The Court in In re M.M. reviewed other court decisions, such as In re Marriage of Drysch, 314 Ill. App. 3d 640 (2000) in which the Court held that a court may consider as part of a parent’s “financial resources” for purposes of section 513, “money or property that could be available to [the parent]through her new spouse. The Court also reviewed Street v. Street, 325 Ill. App. 3d 108 (2001), in which the Court found that “to the extent that the current spouse of the payee has income or assets which are or can be used to contribute to the living expenses of the payee, his or her income and assets should be considered by the court in making its determination regarding the amount the payee is able to contribute to the child’s education.” The Court further noted that it was not saying that the new spouse of a parent is obligated to pay for the child’s education, but that only to the extent the “new spouse contributes to the expenses which would otherwise be paid by the parent, the new spouse’s income and assets are relevant.” Street, 325 Ill. App. 3d at 114.
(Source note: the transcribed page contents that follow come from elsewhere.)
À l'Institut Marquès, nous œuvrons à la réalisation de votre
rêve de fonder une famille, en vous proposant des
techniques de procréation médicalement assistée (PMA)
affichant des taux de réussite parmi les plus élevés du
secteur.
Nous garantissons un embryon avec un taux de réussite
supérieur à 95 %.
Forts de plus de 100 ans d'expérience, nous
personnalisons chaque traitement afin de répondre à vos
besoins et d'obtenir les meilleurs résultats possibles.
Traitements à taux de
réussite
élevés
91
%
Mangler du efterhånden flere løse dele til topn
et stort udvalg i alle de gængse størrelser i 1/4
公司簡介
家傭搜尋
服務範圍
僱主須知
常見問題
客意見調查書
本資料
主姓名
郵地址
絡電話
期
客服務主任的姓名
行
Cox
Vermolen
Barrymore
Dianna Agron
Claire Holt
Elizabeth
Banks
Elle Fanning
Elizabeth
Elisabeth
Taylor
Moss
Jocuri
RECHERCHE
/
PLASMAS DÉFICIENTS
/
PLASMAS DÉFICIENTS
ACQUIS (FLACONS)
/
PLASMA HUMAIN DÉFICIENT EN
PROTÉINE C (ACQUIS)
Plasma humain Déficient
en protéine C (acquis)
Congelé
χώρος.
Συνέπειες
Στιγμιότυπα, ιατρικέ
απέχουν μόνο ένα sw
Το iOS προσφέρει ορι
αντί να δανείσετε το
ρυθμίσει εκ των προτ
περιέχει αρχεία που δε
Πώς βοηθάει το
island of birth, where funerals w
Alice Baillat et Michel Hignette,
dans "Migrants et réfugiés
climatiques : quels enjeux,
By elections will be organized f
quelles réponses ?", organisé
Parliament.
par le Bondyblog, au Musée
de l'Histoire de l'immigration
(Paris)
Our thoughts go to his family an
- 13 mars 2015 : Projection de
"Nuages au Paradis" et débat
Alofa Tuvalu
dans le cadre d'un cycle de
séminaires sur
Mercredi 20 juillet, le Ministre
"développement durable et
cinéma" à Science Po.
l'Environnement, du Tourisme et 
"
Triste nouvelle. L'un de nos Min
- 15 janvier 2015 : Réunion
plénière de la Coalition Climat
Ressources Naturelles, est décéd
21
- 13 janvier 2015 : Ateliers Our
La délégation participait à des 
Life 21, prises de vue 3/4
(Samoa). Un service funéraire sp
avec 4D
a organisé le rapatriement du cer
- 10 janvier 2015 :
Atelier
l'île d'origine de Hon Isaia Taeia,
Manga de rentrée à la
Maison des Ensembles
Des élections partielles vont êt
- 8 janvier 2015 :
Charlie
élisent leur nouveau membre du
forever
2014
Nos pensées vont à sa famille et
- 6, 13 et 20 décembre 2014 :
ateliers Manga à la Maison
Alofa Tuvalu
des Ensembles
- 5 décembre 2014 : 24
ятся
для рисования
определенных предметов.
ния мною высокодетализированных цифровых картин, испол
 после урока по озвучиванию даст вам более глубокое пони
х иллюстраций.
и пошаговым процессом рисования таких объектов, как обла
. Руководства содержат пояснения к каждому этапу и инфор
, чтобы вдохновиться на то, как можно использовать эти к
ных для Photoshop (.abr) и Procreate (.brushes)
Furthermore, Section 513 allows the trial court to “award sums of money out of the property and income of either or both parties.” 750 ILCS 5/513(a)(West 2012).  While the mother in In re M.M. earns no income, it was appropriate for the court to consider her husband’s income to the extent that his assistance would free up the mother’s own assets for contribution.  However, the court should not have used the new husband’s income as a baseline for determining the mother’s contribution toward her daughter’s college expenses.  By doing so, the court effectively shifted the burden to pay for her college expenses to the new husband, something he has no legal obligation to do.

In order to impute income to a party, the court must find that the party is voluntarily unemployed, is attempting to evade a support obligation, or has unreasonably failed to take advantage of an employment opportunity.  In re Marriage of Gosney, 394 Ill. App. 3d 1073, 1077 (2009). Furthermore, if the Court finds that a party is not making a good-faith effort to earn sufficient income, the court may set or continue the party’s support obligation at a higher level appropriate to the party’s skills and experience.  In re Marriage of Sweet, 316 Ill. App. 3d 101, 107 (2000).

The Court ultimately reversed the decision and remanded for a consideration as to how much, if any, income was freed up by the husband’s contribution and properly determine the correct award for contribution to college expenses.